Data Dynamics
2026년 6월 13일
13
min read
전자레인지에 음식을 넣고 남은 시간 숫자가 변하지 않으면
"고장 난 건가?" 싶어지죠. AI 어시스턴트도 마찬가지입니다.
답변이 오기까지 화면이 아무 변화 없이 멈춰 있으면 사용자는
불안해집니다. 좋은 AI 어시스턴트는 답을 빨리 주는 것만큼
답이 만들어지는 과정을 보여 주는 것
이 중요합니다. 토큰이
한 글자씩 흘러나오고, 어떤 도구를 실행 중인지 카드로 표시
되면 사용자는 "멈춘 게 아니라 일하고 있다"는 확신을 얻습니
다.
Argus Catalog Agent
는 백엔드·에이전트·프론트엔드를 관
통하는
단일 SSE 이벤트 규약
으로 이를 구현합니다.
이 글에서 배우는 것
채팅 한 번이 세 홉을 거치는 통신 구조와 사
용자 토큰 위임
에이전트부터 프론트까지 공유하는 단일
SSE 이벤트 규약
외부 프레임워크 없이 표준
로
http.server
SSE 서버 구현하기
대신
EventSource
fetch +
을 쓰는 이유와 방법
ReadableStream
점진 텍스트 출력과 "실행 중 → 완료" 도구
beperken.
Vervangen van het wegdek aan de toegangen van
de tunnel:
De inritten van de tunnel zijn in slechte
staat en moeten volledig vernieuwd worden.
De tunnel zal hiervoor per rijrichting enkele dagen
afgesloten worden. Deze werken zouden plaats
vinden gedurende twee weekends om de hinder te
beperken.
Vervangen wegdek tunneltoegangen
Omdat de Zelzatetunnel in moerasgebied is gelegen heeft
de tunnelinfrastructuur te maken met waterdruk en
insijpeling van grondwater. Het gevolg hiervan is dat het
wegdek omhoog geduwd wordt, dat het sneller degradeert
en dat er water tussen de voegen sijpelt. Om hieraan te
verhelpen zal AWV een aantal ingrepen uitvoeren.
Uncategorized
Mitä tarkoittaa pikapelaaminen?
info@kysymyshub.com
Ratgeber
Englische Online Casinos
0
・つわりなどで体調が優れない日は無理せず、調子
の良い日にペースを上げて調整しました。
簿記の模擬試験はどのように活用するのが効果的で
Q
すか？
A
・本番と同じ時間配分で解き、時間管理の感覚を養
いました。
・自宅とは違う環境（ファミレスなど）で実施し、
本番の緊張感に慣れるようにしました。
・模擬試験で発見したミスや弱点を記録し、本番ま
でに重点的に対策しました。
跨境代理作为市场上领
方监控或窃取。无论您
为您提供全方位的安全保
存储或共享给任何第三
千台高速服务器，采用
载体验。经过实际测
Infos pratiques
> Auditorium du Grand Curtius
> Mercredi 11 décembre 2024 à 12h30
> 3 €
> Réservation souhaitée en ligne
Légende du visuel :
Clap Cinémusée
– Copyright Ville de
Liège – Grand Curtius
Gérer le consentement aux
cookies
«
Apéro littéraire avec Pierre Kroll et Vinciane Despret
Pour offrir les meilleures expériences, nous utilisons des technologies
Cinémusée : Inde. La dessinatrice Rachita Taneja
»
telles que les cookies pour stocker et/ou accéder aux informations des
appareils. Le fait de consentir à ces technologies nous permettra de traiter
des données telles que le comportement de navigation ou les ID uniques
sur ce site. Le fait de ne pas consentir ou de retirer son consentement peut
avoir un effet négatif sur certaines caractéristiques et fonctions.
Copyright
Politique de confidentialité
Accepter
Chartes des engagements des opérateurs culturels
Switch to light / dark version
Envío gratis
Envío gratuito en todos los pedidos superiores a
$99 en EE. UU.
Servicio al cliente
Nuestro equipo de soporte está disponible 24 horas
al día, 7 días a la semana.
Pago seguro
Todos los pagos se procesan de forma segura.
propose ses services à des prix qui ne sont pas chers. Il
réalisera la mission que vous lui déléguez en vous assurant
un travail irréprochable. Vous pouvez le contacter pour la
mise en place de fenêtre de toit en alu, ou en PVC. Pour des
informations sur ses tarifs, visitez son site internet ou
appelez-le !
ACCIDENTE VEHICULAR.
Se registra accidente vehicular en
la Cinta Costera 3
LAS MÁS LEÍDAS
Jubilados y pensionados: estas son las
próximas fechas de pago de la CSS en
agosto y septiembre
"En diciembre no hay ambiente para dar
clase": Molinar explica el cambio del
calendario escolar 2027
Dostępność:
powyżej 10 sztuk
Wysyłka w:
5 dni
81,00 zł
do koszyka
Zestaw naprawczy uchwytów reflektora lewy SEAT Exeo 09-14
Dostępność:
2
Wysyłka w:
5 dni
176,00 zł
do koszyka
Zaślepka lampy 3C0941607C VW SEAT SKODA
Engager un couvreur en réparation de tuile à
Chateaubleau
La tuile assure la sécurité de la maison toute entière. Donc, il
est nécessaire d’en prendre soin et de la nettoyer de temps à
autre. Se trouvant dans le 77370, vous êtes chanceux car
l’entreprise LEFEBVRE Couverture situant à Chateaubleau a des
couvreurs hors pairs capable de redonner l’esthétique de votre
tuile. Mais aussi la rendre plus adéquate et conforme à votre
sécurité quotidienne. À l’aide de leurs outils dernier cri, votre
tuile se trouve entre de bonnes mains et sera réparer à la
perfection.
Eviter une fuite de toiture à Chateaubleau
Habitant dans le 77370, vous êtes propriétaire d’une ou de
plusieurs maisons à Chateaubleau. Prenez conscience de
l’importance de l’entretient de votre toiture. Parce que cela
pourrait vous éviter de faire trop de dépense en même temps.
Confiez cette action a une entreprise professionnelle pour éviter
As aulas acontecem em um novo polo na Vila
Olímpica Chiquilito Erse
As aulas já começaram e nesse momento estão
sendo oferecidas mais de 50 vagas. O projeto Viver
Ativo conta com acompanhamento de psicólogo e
──────
■ **Work to complete**
Please turn the text of every item into a JSON list of strings, with one string per line and blank lines left out.

■ **Exercise solution**
[
  "Data Dynamics",
  "2026년 6월 13일",
  "13",
  "min read",
  "전자레인지에 음식을 넣고 남은 시간 숫자가 변하지 않으면",
  "\"고장 난 건가?\" 싶어지죠. AI 어시스턴트도 마찬가지입니다.",
  "답변이 오기까지 화면이 아무 변화 없이 멈춰 있으면 사용자는",
  "불안해집니다. 좋은 AI 어시스턴트는 답을 빨리 주는 것만큼",
  "답이 만들어지는 과정을 보여 주는 것",
  "이 중요합니다. 토큰이",
  "한 글자씩 흘러나오고, 어떤 도구를 실행 중인지 카드로 표시",
  "되면 사용자는 \"멈춘 게 아니라 일하고 있다\"는 확신을 얻습니",
  "다.",
  "Argus Catalog Agent",
  "는 백엔드·에이전트·프론트엔드를 관",
  "통하는",
  "단일 SSE 이벤트 규약",
  "으로 이를 구현합니다.",
  "이 글에서 배우는 것",
  "채팅 한 번이 세 홉을 거치는 통신 구조와 사",
  "용자 토큰 위임",
  "에이전트부터 프론트까지 공유하는 단일",
  "SSE 이벤트 규약",
  "외부 프레임워크 없이 표준",
  "로",
  "http.server",
  "SSE 서버 구현하기",
  "대신",
  "EventSource",
  "fetch +",
  "을 쓰는 이유와 방법",
  "ReadableStream",
  "점진 텍스트 출력과 \"실행 중 → 완료\" 도구",
  "beperken.",
  "Vervangen van het wegdek aan de toegangen van",
  "de tunnel:",
  "De inritten van de tunnel zijn in slechte",
  "staat en moeten volledig vernieuwd worden.",
  "De tunnel zal hiervoor per rijrichting enkele dagen",
  "afgesloten worden. Deze werken zouden plaats",
  "vinden gedurende twee weekends om de hinder te",
  "beperken.",
  "Vervangen wegdek tunneltoegangen",
  "Omdat de Zelzatetunnel in moerasgebied is gelegen heeft",
  "de tunnelinfrastructuur te maken met waterdruk en",
  "insijpeling van grondwater. Het gevolg hiervan is dat het",
  "wegdek omhoog geduwd wordt, dat het sneller degradeert",
  "en dat er water tussen de voegen sijpelt. Om hieraan te",
  "verhelpen zal AWV een aantal ingrepen uitvoeren.",
  "Uncategorized",
  "Mitä tarkoittaa pikapelaaminen?",
  "info@kysymyshub.com",
  "Ratgeber",
  "Englische Online Casinos",
  "0",
  "・つわりなどで体調が優れない日は無理せず、調子",
  "の良い日にペースを上げて調整しました。",
  "簿記の模擬試験はどのように活用するのが効果的で",
  "Q",
  "すか？",
  "A",
  "・本番と同じ時間配分で解き、時間管理の感覚を養",
  "いました。",
  "・自宅とは違う環境（ファミレスなど）で実施し、",
  "本番の緊張感に慣れるようにしました。",
  "・模擬試験で発見したミスや弱点を記録し、本番ま",
  "でに重点的に対策しました。",
  "跨境代理作为市场上领",
  "方监控或窃取。无论您",
  "为您提供全方位的安全保",
  "存储或共享给任何第三",
  "千台高速服务器，采用",
  "载体验。经过实际测",
  "Infos pratiques",
  "> Auditorium du Grand Curtius",
  "> Mercredi 11 décembre 2024 à 12h30",
  "> 3 €",
  "> Réservation souhaitée en ligne",
  "Légende du visuel :",
  "Clap Cinémusée",
  "– Copyright Ville de",
  "Liège – Grand Curtius",
  "Gérer le consentement aux",
  "cookies",
  "«",
  "Apéro littéraire avec Pierre Kroll et Vinciane Despret",
  "Pour offrir les meilleures expériences, nous utilisons des technologies",
  "Cinémusée : Inde. La dessinatrice Rachita Taneja",
  "»",
  "telles que les cookies pour stocker et/ou accéder aux informations des",
  "appareils. Le fait de consentir à ces technologies nous permettra de traiter",
  "des données telles que le comportement de navigation ou les ID uniques",
  "sur ce site. Le fait de ne pas consentir ou de retirer son consentement peut",
  "avoir un effet négatif sur certaines caractéristiques et fonctions.",
  "Copyright",
  "Politique de confidentialité",
  "Accepter",
  "Chartes des engagements des opérateurs culturels",
  "Switch to light / dark version",
  "Envío gratis",
  "Envío gratuito en todos los pedidos superiores a",
  "$99 en EE. UU.",
  "Servicio al cliente",
  "Nuestro equipo de soporte está disponible 24 horas",
  "al día, 7 días a la semana.",
  "Pago seguro",
  "Todos los pagos se procesan de forma segura.",
  "propose ses services à des prix qui ne sont pas chers. Il",
  "réalisera la mission que vous lui déléguez en vous assurant",
  "un travail irréprochable. Vous pouvez le contacter pour la",
  "mise en place de fenêtre de toit en alu, ou en PVC. Pour des",
  "informations sur ses tarifs, visitez son site internet ou",
  "appelez-le !",
  "ACCIDENTE VEHICULAR.",
  "Se registra accidente vehicular en",
  "la Cinta Costera 3",
  "LAS MÁS LEÍDAS",
  "Jubilados y pensionados: estas son las",
  "próximas fechas de pago de la CSS en",
  "agosto y septiembre",
  "\"En diciembre no hay ambiente para dar",
  "clase\": Molinar explica el cambio del",
  "calendario escolar 2027",
  "Dostępność:",
  "powyżej 10 sztuk",
  "Wysyłka w:",
  "5 dni",
  "81,00 zł",
  "do koszyka",
  "Zestaw naprawczy uchwytów reflektora lewy SEAT Exeo 09-14",
  "Dostępność:",
  "2",
  "Wysyłka w:",
  "5 dni",
  "176,00 zł",
  "do koszyka",
  "Zaślepka lampy 3C0941607C VW SEAT SKODA",
  "Engager un couvreur en réparation de tuile à",
  "Chateaubleau",
  "La tuile assure la sécurité de la maison toute entière. Donc, il",
  "est nécessaire d’en prendre soin et de la nettoyer de temps à",
  "autre. Se trouvant dans le 77370, vous êtes chanceux car",
  "l’entreprise LEFEBVRE Couverture situant à Chateaubleau a des",
  "couvreurs hors pairs capable de redonner l’esthétique de votre",
  "tuile. Mais aussi la rendre plus adéquate et conforme à votre",
  "sécurité quotidienne. À l’aide de leurs outils dernier cri, votre",
  "tuile se trouve entre de bonnes mains et sera réparer à la",
  "perfection.",
  "Eviter une fuite de toiture à Chateaubleau",
  "Habitant dans le 77370, vous êtes propriétaire d’une ou de",
  "plusieurs maisons à Chateaubleau. Prenez conscience de",
  "l’importance de l’entretient de votre toiture. Parce que cela",
  "pourrait vous éviter de faire trop de dépense en même temps.",
  "Confiez cette action a une entreprise professionnelle pour éviter",
  "As aulas acontecem em um novo polo na Vila",
  "Olímpica Chiquilito Erse",
  "As aulas já começaram e nesse momento estão",
  "sendo oferecidas mais de 50 vagas. O projeto Viver",
  "Ativo conta com acompanhamento de psicólogo e"
]